What got my attention was the blow off valve. When on idle, it does not to its pphhhhsssssssss sound. It only does it a little only when I am driving but not that loud. At 8psi I think it should do the job right. I heard the same blow off valve on my friends car and the same, on idle you can hear it pphhhhsssssssss!!!!!!!!!!!!!!!!

This car is a toyota glanza only boosted at 10PSI and it has a 1.3L engine!!! We exchanged blow off valves and his didn't work on my car either I was like WTF!!!  

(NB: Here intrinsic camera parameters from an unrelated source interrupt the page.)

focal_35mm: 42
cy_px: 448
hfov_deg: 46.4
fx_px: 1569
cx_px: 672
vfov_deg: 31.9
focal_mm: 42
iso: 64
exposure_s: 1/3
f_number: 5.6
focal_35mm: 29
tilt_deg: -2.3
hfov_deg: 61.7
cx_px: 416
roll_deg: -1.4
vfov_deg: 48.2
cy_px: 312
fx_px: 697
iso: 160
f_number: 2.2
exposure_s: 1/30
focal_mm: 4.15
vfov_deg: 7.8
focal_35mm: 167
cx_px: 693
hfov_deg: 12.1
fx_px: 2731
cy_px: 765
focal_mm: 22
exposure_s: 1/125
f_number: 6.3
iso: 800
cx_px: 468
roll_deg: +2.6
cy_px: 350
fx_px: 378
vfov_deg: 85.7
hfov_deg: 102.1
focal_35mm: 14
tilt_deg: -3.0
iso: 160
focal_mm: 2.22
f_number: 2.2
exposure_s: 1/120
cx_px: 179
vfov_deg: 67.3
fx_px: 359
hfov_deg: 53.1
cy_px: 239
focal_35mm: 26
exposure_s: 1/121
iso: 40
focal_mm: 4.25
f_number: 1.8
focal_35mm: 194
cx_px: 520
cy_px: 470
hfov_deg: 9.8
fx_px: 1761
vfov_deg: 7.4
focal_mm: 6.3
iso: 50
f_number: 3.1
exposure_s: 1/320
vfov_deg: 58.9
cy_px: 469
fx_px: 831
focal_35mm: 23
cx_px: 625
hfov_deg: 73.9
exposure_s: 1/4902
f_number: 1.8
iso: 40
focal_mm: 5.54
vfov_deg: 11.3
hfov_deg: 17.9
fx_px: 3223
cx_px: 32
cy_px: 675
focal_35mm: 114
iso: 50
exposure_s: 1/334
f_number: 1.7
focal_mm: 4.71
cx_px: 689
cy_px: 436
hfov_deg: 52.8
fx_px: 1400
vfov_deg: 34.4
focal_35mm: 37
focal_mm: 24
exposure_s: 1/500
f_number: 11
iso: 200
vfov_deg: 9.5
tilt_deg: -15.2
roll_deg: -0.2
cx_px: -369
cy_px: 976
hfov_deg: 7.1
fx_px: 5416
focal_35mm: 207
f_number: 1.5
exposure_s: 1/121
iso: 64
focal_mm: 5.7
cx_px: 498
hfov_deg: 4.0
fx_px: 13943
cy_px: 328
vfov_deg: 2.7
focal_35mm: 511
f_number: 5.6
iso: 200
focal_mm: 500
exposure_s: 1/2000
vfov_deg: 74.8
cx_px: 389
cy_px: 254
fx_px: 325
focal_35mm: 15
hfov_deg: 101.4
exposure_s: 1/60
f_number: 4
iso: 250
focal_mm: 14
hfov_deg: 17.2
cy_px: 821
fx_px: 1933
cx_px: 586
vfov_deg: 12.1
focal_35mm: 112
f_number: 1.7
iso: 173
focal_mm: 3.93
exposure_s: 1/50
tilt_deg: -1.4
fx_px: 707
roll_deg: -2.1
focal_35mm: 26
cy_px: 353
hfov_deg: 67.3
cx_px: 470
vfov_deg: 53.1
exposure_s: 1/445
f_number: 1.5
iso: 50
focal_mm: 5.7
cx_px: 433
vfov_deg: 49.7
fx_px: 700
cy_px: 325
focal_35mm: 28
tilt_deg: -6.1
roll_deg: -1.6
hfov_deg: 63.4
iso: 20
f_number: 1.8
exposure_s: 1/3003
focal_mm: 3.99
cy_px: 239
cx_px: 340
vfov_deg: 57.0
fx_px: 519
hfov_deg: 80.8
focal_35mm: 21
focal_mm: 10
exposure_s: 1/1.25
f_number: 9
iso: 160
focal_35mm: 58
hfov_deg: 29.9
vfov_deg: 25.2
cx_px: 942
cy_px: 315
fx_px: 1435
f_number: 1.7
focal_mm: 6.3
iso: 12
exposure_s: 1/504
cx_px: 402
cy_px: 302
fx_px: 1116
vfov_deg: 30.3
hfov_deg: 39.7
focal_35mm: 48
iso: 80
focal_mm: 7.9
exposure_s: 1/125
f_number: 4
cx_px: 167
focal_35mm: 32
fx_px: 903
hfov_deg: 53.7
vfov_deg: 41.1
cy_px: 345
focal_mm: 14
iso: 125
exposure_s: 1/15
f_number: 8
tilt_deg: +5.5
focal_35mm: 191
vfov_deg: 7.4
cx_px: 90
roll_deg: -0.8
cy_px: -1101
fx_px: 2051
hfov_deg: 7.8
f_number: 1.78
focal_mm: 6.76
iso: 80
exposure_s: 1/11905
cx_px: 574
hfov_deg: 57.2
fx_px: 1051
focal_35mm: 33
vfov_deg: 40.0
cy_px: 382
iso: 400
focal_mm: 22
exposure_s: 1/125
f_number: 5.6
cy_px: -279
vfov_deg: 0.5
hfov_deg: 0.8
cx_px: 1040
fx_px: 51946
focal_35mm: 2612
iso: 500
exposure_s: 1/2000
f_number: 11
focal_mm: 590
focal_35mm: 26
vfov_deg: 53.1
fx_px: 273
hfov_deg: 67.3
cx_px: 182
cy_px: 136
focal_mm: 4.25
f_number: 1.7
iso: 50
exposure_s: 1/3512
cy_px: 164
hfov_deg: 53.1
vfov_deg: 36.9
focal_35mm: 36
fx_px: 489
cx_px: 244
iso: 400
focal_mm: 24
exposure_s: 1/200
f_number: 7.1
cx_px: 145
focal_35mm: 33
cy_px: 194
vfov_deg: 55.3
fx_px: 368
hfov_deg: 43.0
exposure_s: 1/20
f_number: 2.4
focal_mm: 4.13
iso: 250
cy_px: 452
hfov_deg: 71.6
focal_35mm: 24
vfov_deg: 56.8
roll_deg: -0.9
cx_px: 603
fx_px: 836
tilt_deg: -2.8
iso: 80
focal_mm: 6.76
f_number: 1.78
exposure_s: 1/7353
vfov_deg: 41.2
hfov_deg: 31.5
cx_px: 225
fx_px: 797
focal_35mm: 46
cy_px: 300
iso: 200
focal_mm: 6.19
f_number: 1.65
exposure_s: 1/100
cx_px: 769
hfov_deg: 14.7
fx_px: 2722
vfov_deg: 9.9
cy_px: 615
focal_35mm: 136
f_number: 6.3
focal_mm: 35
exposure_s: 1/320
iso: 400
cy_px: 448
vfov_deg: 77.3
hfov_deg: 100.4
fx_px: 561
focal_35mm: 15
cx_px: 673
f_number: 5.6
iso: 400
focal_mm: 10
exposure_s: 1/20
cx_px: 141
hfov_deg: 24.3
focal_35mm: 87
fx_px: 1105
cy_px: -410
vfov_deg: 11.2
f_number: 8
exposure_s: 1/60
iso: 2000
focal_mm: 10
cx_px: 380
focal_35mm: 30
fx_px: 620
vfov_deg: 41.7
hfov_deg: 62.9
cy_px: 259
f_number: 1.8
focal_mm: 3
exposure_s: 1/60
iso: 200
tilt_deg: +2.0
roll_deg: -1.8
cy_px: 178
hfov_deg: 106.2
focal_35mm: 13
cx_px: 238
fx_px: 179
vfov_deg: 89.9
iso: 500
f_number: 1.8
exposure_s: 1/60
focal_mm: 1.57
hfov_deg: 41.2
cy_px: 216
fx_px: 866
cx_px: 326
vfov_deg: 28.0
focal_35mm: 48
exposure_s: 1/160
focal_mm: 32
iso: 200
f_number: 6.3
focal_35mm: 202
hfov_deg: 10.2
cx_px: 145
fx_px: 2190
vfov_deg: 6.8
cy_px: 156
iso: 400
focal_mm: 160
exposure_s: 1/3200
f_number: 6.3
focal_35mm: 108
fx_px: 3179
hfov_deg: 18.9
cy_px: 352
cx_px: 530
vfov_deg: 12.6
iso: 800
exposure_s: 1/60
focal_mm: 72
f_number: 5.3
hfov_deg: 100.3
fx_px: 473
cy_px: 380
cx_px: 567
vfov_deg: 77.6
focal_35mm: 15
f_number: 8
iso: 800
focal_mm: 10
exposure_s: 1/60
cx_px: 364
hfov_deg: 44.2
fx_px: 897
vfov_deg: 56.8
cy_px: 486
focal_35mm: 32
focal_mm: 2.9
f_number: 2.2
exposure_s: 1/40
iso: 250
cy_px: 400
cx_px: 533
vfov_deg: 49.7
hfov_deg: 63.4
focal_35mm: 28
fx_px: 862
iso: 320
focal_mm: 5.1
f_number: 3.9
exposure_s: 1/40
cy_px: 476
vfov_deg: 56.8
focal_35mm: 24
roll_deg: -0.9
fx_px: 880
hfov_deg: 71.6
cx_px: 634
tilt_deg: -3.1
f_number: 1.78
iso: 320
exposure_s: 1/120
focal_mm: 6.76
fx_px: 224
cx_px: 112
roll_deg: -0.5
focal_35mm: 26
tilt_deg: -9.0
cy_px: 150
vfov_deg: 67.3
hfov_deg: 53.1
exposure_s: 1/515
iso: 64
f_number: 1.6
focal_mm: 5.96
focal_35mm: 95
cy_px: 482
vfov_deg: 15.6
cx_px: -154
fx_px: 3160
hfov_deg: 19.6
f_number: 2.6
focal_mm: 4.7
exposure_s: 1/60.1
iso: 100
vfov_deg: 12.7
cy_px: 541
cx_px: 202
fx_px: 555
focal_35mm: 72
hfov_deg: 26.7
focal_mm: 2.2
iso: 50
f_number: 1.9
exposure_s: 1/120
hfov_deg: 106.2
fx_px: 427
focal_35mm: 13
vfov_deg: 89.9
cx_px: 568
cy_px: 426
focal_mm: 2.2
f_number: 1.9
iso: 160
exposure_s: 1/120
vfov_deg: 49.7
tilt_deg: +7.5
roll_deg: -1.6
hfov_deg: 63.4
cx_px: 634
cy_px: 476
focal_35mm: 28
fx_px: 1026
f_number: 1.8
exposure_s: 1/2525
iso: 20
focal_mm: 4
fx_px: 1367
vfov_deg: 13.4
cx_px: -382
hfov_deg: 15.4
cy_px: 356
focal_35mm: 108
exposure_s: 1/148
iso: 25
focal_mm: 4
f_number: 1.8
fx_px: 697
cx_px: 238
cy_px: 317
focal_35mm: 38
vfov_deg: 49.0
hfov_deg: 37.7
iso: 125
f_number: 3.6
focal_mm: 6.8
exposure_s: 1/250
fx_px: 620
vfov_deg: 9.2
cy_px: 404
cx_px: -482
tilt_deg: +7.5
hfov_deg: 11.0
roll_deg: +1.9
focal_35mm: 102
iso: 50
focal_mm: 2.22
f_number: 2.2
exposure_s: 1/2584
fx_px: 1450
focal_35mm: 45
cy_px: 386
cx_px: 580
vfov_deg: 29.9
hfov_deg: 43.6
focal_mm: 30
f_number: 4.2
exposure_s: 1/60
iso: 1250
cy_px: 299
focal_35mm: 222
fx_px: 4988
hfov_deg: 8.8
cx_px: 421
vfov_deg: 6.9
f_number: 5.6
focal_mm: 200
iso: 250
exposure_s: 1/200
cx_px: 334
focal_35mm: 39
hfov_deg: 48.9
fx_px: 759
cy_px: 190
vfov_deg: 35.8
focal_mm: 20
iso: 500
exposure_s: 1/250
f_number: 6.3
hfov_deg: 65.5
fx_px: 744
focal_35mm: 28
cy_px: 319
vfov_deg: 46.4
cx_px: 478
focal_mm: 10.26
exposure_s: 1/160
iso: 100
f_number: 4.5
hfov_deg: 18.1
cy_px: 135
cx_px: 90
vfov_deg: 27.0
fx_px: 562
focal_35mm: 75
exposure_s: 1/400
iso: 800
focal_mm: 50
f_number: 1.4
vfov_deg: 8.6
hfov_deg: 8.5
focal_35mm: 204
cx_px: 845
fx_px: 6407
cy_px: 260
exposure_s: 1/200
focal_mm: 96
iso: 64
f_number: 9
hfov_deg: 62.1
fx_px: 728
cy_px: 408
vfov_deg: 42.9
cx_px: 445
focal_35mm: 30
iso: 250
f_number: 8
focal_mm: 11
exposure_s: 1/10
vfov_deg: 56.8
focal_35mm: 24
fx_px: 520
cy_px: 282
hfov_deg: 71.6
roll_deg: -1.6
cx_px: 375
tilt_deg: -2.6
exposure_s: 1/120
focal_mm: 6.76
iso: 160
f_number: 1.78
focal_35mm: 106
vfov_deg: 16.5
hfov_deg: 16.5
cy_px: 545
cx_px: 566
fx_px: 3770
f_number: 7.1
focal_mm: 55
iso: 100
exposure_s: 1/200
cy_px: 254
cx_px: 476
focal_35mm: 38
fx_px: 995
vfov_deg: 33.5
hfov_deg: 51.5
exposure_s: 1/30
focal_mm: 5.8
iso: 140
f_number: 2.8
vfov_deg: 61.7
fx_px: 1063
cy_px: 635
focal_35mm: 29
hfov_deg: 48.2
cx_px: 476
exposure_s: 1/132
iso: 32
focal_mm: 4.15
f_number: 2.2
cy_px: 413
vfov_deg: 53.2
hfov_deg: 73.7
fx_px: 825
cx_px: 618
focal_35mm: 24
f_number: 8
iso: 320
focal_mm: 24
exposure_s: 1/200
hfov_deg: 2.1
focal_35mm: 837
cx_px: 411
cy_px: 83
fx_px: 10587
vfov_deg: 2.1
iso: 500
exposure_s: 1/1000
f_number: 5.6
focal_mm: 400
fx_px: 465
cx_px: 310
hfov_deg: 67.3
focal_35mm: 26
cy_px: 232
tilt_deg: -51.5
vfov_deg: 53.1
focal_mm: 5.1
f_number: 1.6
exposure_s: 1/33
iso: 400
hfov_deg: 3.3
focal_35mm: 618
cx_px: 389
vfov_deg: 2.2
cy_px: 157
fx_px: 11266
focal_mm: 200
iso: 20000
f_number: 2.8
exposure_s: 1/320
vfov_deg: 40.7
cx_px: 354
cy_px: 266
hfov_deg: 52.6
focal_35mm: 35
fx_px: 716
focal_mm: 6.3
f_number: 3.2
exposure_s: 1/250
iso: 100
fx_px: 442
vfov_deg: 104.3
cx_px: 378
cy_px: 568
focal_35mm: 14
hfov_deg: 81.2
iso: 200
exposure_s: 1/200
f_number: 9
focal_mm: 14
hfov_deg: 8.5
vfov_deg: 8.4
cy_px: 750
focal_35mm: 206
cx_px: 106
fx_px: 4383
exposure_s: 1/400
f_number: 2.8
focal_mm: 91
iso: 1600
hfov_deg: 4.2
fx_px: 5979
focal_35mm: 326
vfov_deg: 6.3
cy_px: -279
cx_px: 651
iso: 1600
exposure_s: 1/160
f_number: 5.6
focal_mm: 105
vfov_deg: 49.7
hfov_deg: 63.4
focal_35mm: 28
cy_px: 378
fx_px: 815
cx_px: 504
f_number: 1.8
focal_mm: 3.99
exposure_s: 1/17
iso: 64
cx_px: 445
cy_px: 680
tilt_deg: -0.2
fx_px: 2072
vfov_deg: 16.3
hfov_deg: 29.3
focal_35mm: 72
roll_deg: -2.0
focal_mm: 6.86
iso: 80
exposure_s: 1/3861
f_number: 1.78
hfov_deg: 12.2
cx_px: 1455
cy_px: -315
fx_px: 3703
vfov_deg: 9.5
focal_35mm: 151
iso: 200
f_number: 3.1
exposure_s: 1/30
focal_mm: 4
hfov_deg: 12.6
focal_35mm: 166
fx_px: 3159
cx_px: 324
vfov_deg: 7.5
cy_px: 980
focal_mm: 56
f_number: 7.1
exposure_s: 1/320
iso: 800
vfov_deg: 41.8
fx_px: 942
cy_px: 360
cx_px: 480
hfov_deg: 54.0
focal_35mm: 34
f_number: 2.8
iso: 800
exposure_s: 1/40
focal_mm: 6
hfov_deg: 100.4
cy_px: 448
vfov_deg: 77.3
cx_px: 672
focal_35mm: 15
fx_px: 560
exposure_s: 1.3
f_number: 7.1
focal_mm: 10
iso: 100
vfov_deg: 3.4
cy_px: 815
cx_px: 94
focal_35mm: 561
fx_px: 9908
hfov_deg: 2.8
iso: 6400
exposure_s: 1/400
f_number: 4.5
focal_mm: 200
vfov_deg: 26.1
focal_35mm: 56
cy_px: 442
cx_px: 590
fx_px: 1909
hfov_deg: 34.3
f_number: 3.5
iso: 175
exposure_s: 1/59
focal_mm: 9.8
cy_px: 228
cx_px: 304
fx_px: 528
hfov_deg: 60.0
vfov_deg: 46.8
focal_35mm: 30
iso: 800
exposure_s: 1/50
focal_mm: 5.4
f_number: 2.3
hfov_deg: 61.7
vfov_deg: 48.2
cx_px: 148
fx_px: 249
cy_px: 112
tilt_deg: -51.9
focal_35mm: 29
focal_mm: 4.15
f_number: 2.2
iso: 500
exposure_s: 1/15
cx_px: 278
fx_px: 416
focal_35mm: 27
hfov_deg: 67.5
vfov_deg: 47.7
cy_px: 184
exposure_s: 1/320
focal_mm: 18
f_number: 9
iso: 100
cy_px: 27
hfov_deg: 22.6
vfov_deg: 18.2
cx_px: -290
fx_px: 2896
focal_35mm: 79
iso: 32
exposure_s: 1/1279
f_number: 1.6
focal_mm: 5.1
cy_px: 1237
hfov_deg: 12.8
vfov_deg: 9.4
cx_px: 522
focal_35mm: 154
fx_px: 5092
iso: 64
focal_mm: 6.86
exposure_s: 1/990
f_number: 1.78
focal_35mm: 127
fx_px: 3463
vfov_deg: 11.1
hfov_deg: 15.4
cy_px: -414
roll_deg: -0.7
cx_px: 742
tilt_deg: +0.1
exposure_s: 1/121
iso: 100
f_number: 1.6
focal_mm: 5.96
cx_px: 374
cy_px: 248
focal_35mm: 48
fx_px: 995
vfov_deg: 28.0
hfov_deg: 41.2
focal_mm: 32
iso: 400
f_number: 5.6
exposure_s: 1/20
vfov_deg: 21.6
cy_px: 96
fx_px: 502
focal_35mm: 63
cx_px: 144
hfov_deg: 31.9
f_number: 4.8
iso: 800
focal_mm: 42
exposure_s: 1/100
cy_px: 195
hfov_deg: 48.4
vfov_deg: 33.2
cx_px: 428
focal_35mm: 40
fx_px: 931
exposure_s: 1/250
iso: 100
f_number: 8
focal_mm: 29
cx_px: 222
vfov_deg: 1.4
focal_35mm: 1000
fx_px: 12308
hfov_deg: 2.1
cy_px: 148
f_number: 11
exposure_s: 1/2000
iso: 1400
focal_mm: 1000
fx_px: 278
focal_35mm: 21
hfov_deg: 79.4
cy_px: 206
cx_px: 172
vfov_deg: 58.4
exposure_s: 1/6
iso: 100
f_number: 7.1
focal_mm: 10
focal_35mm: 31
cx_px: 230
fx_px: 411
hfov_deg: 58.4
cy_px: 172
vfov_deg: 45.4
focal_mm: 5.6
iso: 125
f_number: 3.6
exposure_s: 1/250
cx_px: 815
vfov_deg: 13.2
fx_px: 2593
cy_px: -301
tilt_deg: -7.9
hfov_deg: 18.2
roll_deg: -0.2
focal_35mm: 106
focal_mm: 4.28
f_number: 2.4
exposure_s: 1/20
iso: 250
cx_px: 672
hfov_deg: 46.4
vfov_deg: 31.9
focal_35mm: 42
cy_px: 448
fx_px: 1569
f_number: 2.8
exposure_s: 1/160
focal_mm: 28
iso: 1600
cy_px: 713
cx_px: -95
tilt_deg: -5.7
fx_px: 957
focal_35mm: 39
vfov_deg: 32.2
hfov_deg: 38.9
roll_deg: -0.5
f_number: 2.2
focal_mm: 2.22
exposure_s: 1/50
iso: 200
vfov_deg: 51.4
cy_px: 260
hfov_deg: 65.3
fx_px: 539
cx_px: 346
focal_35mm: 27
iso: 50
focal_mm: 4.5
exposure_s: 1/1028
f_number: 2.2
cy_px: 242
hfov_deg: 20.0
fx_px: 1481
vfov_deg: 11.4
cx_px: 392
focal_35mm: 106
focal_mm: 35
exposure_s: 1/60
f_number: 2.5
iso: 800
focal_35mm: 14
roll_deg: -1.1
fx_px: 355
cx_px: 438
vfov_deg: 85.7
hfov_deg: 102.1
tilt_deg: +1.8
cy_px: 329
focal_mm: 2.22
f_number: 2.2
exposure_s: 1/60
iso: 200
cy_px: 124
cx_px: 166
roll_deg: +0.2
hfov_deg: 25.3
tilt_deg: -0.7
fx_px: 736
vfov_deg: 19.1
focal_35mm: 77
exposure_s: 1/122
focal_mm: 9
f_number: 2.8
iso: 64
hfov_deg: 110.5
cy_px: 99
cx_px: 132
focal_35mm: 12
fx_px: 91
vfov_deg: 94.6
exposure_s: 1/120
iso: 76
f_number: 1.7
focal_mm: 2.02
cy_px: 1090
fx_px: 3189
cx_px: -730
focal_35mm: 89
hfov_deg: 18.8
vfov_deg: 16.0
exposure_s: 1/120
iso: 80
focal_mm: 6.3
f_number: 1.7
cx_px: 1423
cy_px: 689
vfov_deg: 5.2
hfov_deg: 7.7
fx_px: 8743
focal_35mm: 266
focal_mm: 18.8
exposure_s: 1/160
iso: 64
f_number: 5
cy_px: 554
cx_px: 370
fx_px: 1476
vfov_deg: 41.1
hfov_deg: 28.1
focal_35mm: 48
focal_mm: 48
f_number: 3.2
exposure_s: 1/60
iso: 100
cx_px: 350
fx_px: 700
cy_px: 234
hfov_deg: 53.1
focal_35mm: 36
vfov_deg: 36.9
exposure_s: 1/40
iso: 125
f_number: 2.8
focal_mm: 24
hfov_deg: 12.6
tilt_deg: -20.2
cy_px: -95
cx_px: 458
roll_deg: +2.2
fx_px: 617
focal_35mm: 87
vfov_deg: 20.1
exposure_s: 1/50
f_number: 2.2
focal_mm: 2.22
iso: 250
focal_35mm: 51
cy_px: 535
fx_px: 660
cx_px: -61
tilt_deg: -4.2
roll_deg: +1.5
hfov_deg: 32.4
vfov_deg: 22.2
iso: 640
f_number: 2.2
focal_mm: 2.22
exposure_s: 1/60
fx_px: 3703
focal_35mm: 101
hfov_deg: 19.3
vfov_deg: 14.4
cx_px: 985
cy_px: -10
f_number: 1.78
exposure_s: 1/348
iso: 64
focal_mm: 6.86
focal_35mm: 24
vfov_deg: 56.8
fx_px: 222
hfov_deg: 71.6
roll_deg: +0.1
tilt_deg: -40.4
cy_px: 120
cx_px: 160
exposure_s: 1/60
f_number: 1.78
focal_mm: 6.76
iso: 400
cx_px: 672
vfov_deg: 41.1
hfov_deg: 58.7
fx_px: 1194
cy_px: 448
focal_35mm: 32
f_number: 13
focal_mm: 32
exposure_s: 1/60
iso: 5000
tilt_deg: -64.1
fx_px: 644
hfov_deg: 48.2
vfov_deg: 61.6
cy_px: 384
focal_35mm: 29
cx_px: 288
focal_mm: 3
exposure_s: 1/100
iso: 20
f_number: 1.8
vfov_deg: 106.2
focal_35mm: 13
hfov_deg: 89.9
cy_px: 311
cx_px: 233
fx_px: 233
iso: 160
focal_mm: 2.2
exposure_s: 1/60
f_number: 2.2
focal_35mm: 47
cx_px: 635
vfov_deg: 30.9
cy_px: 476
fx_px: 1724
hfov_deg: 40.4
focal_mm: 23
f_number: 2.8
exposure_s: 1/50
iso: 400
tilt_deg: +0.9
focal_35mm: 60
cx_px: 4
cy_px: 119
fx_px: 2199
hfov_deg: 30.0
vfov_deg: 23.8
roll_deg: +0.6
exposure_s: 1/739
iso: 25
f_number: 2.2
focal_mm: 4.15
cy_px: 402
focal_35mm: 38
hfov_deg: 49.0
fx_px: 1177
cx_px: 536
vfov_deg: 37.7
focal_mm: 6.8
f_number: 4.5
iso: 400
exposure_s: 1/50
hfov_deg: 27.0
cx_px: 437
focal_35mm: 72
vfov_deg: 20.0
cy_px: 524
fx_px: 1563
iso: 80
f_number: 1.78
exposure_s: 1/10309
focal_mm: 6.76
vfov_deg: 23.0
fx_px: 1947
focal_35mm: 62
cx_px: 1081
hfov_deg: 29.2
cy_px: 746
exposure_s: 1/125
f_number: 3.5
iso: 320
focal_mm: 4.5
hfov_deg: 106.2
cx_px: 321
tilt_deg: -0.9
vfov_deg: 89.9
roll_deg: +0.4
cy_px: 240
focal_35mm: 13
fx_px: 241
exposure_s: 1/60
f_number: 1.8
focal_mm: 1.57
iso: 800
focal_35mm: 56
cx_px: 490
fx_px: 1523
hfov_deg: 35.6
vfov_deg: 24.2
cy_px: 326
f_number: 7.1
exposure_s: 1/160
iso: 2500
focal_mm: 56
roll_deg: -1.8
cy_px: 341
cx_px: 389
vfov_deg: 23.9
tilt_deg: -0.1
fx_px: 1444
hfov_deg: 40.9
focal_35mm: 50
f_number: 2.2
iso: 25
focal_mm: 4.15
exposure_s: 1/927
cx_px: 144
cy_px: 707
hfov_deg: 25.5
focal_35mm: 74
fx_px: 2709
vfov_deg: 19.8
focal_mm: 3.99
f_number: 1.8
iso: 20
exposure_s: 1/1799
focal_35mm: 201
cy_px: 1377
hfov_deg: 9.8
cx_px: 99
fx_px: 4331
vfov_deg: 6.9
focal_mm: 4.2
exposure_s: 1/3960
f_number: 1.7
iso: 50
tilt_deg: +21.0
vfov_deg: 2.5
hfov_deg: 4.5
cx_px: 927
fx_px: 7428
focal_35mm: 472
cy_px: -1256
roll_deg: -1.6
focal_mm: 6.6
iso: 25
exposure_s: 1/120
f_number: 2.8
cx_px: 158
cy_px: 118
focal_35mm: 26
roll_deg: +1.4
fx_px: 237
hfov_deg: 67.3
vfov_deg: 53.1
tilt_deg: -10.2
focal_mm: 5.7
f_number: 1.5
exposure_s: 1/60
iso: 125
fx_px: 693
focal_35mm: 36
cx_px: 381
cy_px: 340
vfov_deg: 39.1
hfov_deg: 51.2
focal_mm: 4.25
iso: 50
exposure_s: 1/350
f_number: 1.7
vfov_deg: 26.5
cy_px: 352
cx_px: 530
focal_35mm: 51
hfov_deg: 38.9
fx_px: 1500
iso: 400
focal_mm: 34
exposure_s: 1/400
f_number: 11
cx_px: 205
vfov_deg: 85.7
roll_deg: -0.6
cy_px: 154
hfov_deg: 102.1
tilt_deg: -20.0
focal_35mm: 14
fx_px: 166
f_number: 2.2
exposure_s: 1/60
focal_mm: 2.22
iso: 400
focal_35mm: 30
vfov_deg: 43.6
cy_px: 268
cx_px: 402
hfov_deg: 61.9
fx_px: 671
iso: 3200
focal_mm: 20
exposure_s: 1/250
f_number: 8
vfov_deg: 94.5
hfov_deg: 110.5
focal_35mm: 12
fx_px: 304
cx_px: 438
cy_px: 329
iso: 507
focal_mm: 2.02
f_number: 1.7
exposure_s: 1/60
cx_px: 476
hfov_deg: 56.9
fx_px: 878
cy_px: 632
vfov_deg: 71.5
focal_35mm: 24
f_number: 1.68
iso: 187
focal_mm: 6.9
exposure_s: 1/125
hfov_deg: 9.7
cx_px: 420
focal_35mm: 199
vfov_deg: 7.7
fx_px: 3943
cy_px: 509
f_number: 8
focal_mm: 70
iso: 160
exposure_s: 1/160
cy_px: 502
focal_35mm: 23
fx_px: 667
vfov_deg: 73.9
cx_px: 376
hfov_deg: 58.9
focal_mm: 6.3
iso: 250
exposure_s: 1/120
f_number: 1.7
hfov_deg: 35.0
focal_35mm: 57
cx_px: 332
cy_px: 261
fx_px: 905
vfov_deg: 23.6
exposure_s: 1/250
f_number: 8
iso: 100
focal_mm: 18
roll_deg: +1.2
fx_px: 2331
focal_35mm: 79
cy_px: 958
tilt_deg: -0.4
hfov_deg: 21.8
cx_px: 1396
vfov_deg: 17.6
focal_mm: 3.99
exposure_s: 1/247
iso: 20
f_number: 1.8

Did I hook it up wrong?? It's a blitz dd BOV. I installed it just before the throttle body and the thin pipe on top is going into the vaccum. Any help ASAP Please!!!!!!!!!!!!!! 
Did I hook it uip wrong????? 

Thanks

Jason


----------



## wes (Apr 30, 2002)

nissanlucino said:


> Hi Guys
> I am currently fixing little bits and pieces in my car right now.
> It runs great at 8PSI!!!:woowoo:
> 
> ...


Is your BOV recirculated and his is not?


----------



## Dflosrt4 (Dec 25, 2005)

Some cars do not blow of at idle. Also make sure the bov is adjusted so that the spring is not so tight. If you have it adjusted really tight it may only blow off at 10psi or above. That also could be why its not blowing off at idle.


----------